In nearly every way, Hopes and Fears is a perfectly ordinary example of its increasingly familiar kind -- not least because Chaplin sounds very much like Fran Healy, lead singer of Travis, a band of Glaswegian mope merchants who themselves leased Keane's current spot in American pop just a few years ago. But scan the CD's tasteful black-and-white booklet, and you'll notice something unique about Keane: It doesn't have a guitar player.
It's easier to figure this out from the booklet than from the music, because Keane's other two members -- piano player Tim Rice-Oxley and drummer Richard Hughes -- make a noise that doesn't sound incomplete. Rice-Oxley fills the songs with waves of chords and arpeggios, and Hughes doesn't shy away from the occasional disco beat when the fancy strikes him. As melodists, Chaplin and Rice-Oxley favor the same sort of skyscraping minor-to-major tunes many of their guitar-band peers do. And in a pinch, an electric piano can twinkle just as efficiently as a six-string.
In its best moments, it's actually hard to imagine Hopes and Fears with a guitar player. There's a refreshingly uncluttered prettiness to cuts like "She Has No Time," a dazed slo-mo ballad, and "Sunshine," a dreamy midtempo rocker, that a generous helping of amplifier fuzz would only obfuscate. When they use their stripped-down lineup as a strength, you conclude that Keane lacks a guitar player not because of the novelty, but because it makes musical sense. As it turns out, it's because the guitar player left.
"It happened out of circumstance, really, more than anything else," Chaplin says on the phone during a tour stop in Atlanta. "We did have a guitarist; we were kind of a very standard guitar band. He left the band about three or four years ago, and it kind of forced us to really think about what we were doing.
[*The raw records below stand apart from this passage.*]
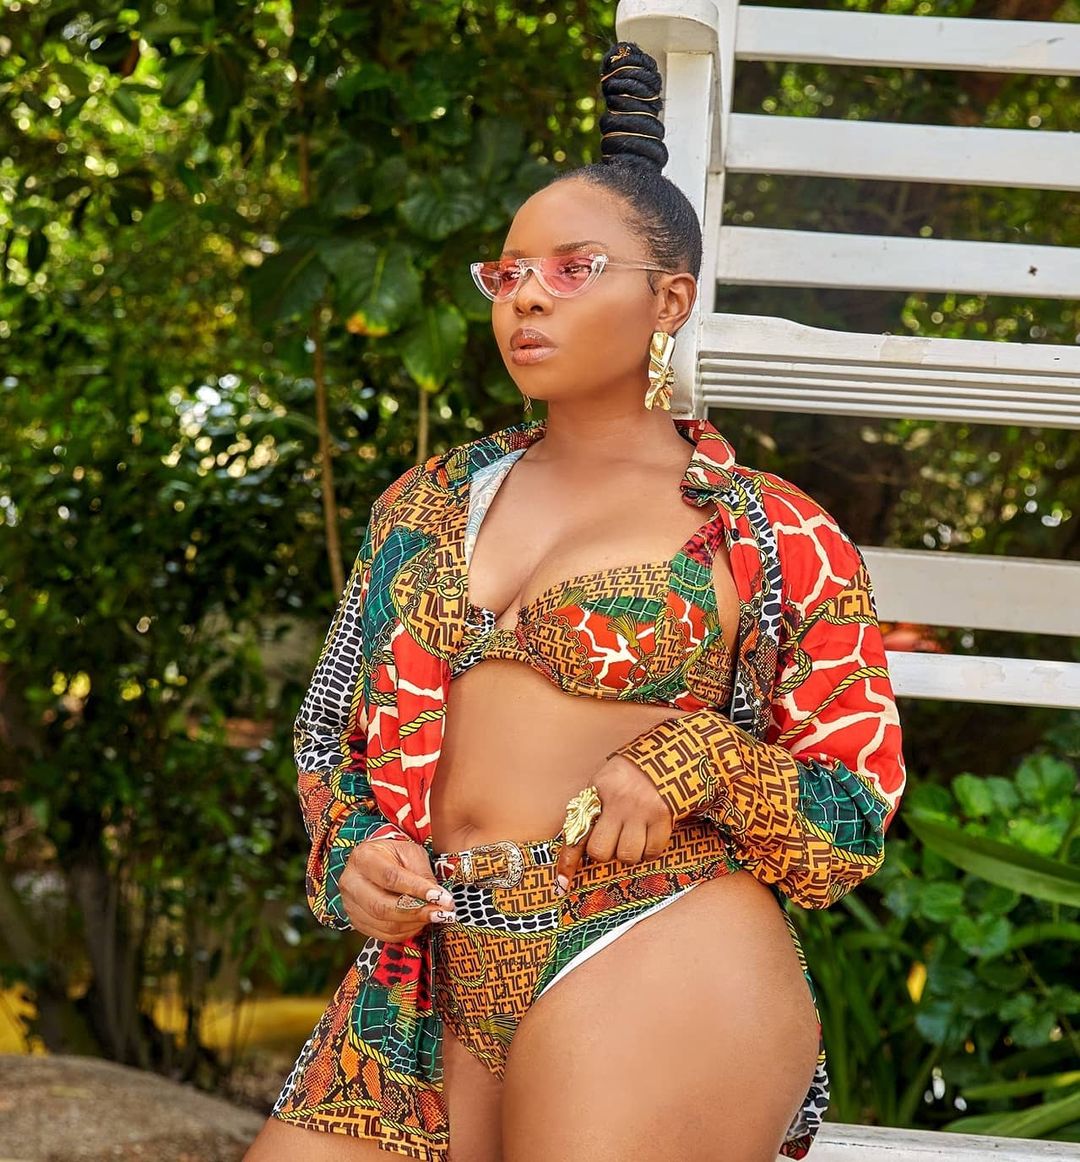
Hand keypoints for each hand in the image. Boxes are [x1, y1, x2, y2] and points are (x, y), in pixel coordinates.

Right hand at [339, 836, 456, 940]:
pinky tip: (420, 922)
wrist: (376, 862)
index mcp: (363, 858)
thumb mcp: (410, 853)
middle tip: (442, 913)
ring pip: (384, 924)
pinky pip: (384, 935)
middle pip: (382, 906)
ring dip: (415, 924)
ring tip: (435, 916)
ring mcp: (351, 905)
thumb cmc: (394, 855)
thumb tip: (438, 899)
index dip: (418, 890)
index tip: (442, 897)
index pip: (391, 878)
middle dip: (417, 912)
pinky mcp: (357, 922)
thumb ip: (422, 874)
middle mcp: (351, 883)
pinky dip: (406, 932)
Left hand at [554, 754, 672, 894]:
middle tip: (613, 839)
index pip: (576, 831)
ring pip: (627, 856)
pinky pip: (651, 852)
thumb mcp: (602, 783)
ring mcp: (641, 811)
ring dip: (629, 853)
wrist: (665, 756)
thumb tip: (577, 845)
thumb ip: (590, 810)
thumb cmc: (628, 774)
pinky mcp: (662, 818)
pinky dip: (649, 851)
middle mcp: (617, 802)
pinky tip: (648, 836)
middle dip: (605, 852)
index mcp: (597, 792)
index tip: (562, 884)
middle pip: (600, 851)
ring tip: (632, 836)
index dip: (568, 861)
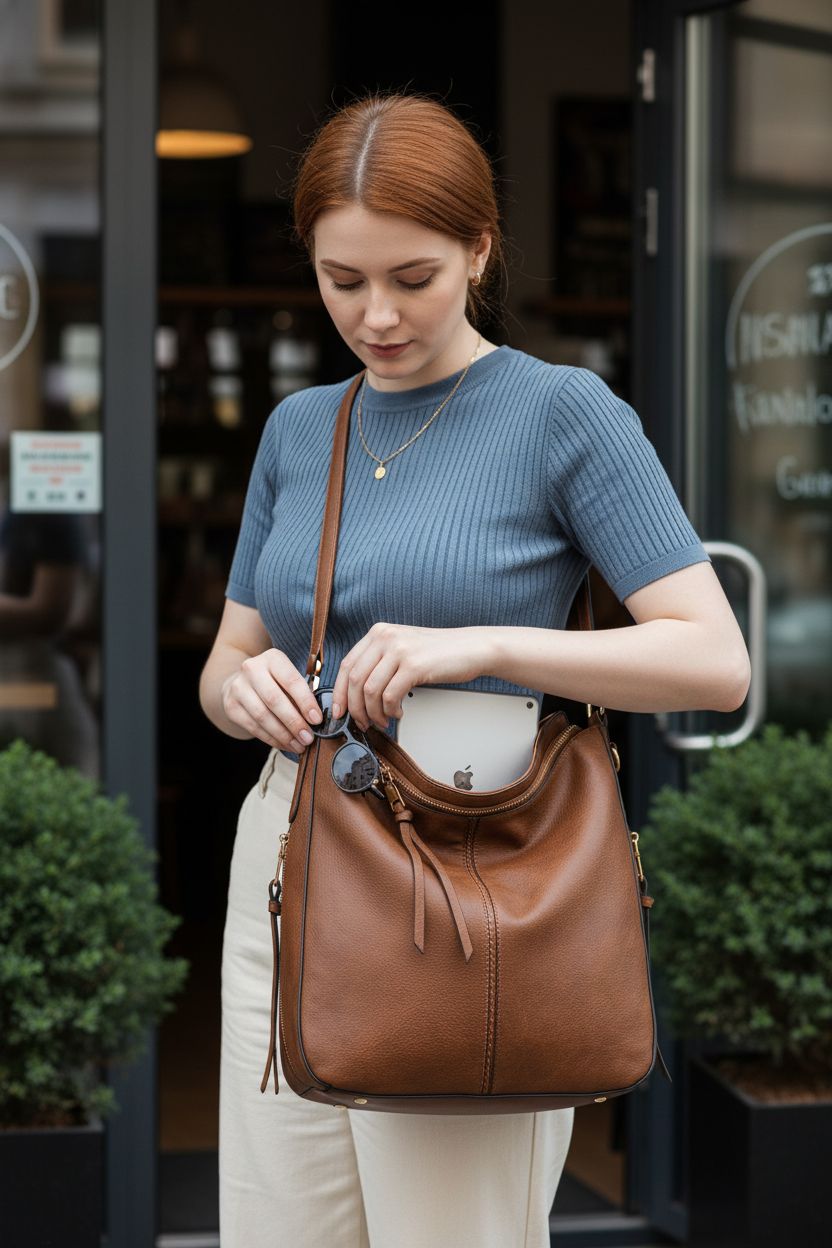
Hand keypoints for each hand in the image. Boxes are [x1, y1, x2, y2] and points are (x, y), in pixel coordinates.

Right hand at [221, 647, 322, 752]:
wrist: (243, 683)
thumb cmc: (275, 682)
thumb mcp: (288, 678)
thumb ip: (302, 694)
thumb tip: (316, 720)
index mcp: (272, 658)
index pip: (291, 680)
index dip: (305, 702)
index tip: (317, 720)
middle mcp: (251, 669)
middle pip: (274, 700)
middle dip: (294, 722)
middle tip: (308, 738)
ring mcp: (238, 687)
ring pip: (262, 716)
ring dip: (283, 735)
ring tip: (299, 746)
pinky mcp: (231, 706)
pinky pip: (253, 727)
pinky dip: (271, 739)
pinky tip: (285, 745)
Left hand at [330, 624, 493, 731]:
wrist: (471, 648)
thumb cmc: (439, 653)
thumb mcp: (402, 649)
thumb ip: (379, 663)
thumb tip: (356, 695)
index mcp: (378, 633)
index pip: (346, 665)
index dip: (339, 692)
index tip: (339, 711)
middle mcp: (385, 637)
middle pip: (353, 680)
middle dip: (355, 708)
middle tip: (362, 722)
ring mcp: (399, 650)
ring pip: (369, 690)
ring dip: (374, 713)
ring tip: (383, 720)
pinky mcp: (413, 665)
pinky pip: (390, 696)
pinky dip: (391, 711)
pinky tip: (398, 713)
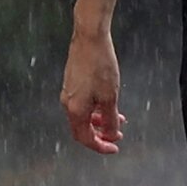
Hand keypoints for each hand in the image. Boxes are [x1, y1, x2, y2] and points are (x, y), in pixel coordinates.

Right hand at [60, 29, 126, 154]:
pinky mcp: (72, 82)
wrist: (89, 38)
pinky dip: (96, 108)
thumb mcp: (110, 96)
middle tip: (118, 134)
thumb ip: (110, 119)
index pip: (85, 138)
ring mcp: (68, 92)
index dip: (100, 146)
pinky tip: (108, 103)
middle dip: (101, 134)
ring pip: (84, 115)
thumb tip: (111, 135)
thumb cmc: (100, 65)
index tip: (114, 148)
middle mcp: (68, 103)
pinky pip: (83, 103)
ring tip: (118, 118)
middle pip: (83, 128)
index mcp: (75, 110)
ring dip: (100, 120)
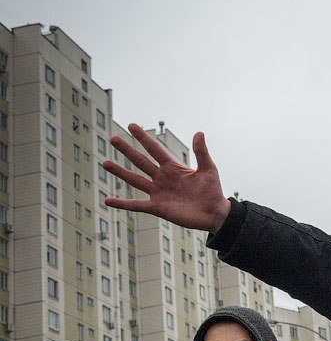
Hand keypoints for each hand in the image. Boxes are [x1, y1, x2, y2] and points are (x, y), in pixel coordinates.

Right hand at [103, 124, 231, 233]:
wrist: (215, 214)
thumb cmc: (213, 191)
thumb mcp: (208, 169)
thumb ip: (201, 152)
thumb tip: (199, 132)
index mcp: (173, 167)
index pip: (155, 149)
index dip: (143, 138)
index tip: (131, 125)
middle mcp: (162, 178)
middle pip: (141, 161)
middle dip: (127, 150)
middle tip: (113, 138)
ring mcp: (158, 193)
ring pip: (134, 180)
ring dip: (120, 172)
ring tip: (105, 163)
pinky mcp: (157, 208)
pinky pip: (136, 205)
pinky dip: (122, 204)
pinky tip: (107, 201)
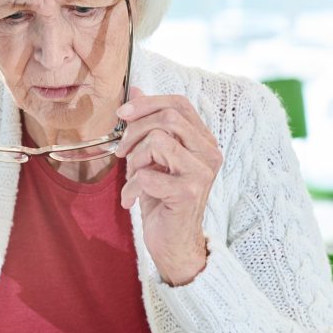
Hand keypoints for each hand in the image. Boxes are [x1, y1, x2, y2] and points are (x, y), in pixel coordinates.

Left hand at [115, 87, 221, 285]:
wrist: (172, 243)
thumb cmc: (161, 199)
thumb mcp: (151, 157)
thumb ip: (149, 124)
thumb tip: (136, 88)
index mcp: (203, 141)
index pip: (179, 104)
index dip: (148, 103)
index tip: (122, 115)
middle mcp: (210, 153)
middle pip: (168, 118)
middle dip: (135, 131)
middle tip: (122, 152)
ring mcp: (202, 173)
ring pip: (158, 141)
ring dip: (135, 159)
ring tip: (133, 178)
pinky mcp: (189, 192)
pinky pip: (147, 175)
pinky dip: (130, 188)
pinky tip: (130, 200)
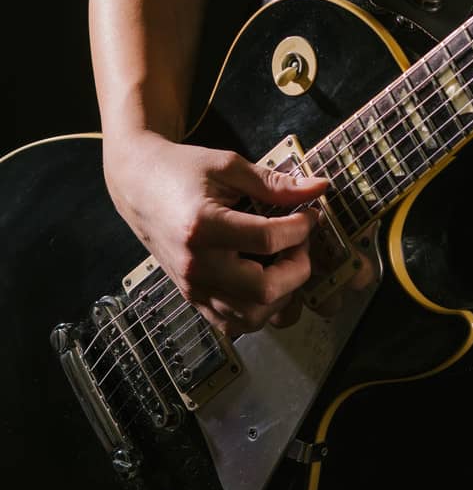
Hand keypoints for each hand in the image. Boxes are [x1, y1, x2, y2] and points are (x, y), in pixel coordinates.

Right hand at [103, 130, 330, 339]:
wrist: (138, 186)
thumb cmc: (182, 170)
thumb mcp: (229, 166)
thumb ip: (275, 183)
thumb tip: (318, 187)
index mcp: (202, 227)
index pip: (268, 240)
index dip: (301, 227)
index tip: (311, 213)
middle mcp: (196, 266)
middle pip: (264, 291)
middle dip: (298, 267)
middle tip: (300, 241)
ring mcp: (193, 288)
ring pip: (252, 317)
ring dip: (282, 294)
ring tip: (284, 260)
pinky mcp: (192, 298)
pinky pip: (233, 323)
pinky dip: (259, 309)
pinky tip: (266, 277)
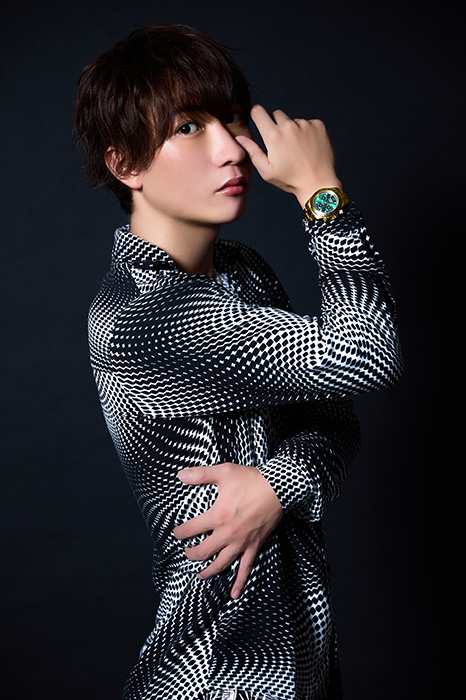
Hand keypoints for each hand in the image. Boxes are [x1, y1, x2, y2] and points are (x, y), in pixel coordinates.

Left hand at [173, 462, 282, 598]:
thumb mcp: (224, 472)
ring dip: (208, 571)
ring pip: (220, 564)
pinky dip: (239, 583)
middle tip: (187, 553)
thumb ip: (200, 474)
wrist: (279, 488)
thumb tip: (180, 475)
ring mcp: (241, 543)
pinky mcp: (254, 546)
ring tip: (199, 574)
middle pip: (203, 551)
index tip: (176, 533)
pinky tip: (233, 594)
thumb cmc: (251, 479)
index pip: (191, 530)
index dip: (180, 533)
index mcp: (217, 516)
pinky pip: (246, 568)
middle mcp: (227, 534)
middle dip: (191, 554)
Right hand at [236, 104, 341, 207]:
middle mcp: (289, 126)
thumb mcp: (266, 170)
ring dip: (293, 131)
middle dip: (276, 125)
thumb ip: (252, 152)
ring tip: (298, 150)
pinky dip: (307, 132)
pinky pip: (308, 123)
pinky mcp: (319, 126)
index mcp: (273, 136)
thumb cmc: (290, 180)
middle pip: (276, 114)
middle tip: (281, 144)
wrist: (318, 184)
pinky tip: (309, 148)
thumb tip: (239, 138)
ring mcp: (305, 124)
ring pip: (293, 121)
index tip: (260, 122)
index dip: (257, 116)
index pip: (258, 111)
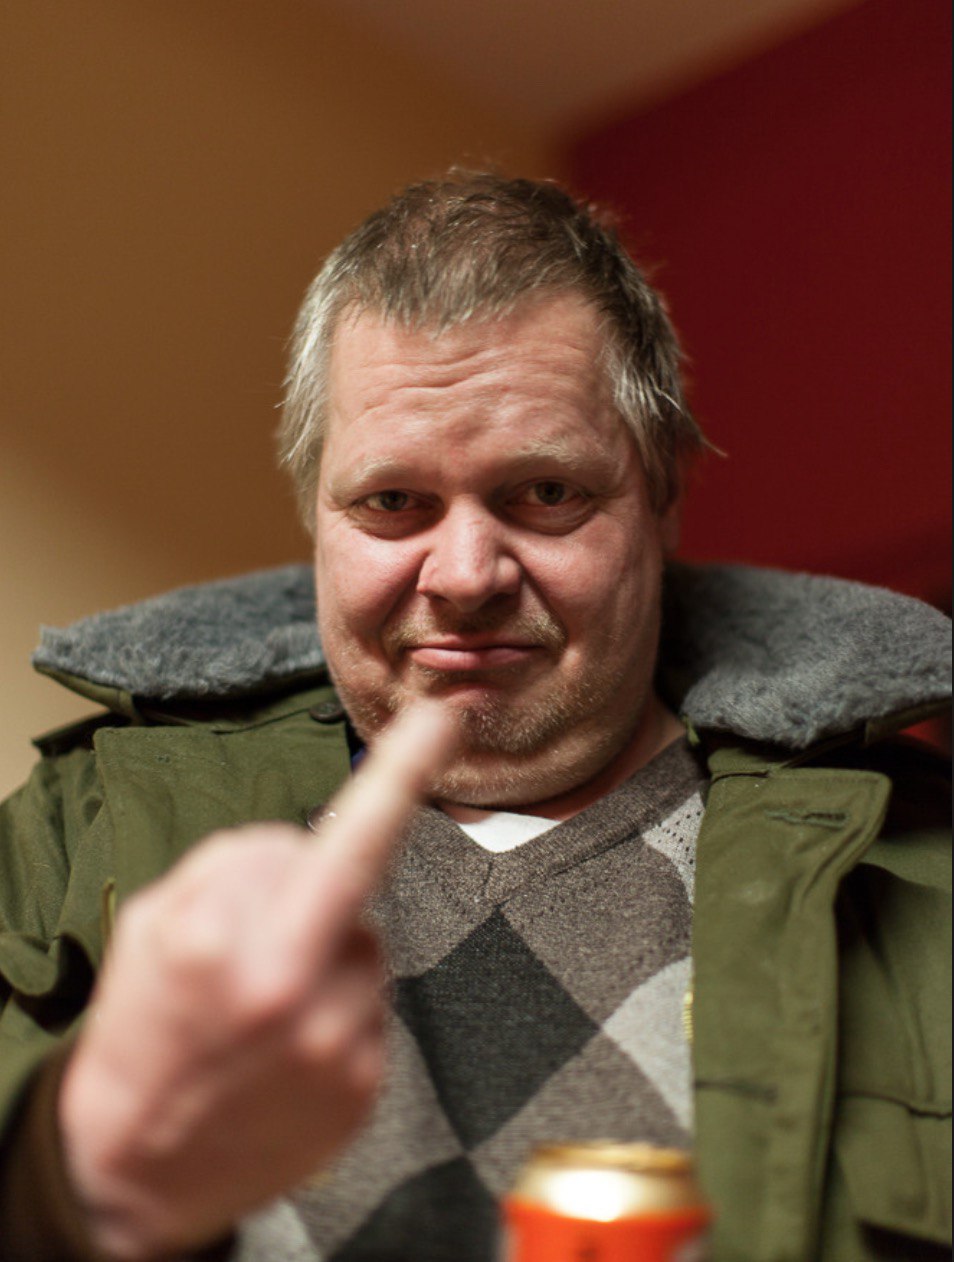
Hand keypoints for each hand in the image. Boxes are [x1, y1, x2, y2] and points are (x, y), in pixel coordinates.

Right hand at [58, 701, 456, 1260]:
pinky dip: (339, 1004)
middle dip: (315, 888)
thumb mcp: (154, 923)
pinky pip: (372, 1003)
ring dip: (327, 950)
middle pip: (350, 883)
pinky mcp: (366, 1087)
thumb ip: (236, 865)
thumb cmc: (144, 1029)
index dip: (404, 770)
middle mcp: (293, 990)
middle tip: (269, 929)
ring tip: (266, 1002)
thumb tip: (306, 849)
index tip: (448, 719)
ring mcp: (338, 1044)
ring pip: (368, 942)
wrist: (138, 1168)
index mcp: (227, 938)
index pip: (339, 836)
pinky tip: (289, 1042)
I think we went to try and play what came naturally to us. Tim had been playing the bass and switched to piano, Richard carried on playing the drums, and I began to concentrate more on the vocals. It's sort of a funny thing: As soon as we started doing what came naturally, things got a lot better for us." He laughs. "I think in a weird way it was actually a very positive thing that the guitarist left. It caused us to change the way we were as a band and not be more standard and like everyone else, but to try and be a little bit different."
The degree of difference Keane offers lies in the eye of the beholder, of course; the band's current junk-rocking tourmates from Liverpool, the Zutons, are a far more eccentric bunch in rhyme and reason. But the no-guitar tag certainly won't hurt Keane in its bid to transfer its considerable success at home -- where Q magazine recently anointed the three-piece 2004's Band of the Year -- to the States, where our ears aren't as accustomed to sussing the fine gradations between Embrace and Cast. Chaplin admits that making it in America is a priority for him and his bandmates.
"Along with a lot of other things, we've dreamed about it for a long, long time," he says. "Coming to America and achieving something here is a real ambition for us. And we feel like we have something to offer American people with our music. I think at the moment that seems to be paying off. It seems like people are sort of getting into what we do, and that's quite cool for us."
Is what they have to offer specific to their being from Britain? "We're a very sort of honest English band," Chaplin replies. "We are who we are, and I guess if you're American, then that's something you don't come across every day. We're obviously very influenced by what we've grown up listening to in Britain: Radiohead, U2, and bands like that, who are all kind of quintessentially British or Irish. And there's a great kind of culture of music in Britain and a great tradition of songwriting -- that's something that we're very proud to be a part of."
More than his national heritage, though, Chaplin seems to place a premium on the guilelessness of Keane's music, of the modest, plain-folks truth in a line such as "Many's the time I ran with you down the rainy roads of our old town," from Hopes and Fears' contemplative closer, "Bedshaped." He seems savvy enough to grasp that the power of music is that it gives flight to a sentiment as banal as that, but he also insists on adhering to the chimera of pop-star authenticity.
"To be honest, wherever you go in the world, if you write honest, heartfelt music, then I think people will connect with it," he says. "I think our music translates to any type of person, because I think we're very honest and heartfelt and emotional with what we do, and I think people respond to that. We're not pretending to be anything we're not, you know? That's the best kind of music -- where people bare their souls and say what they really feel."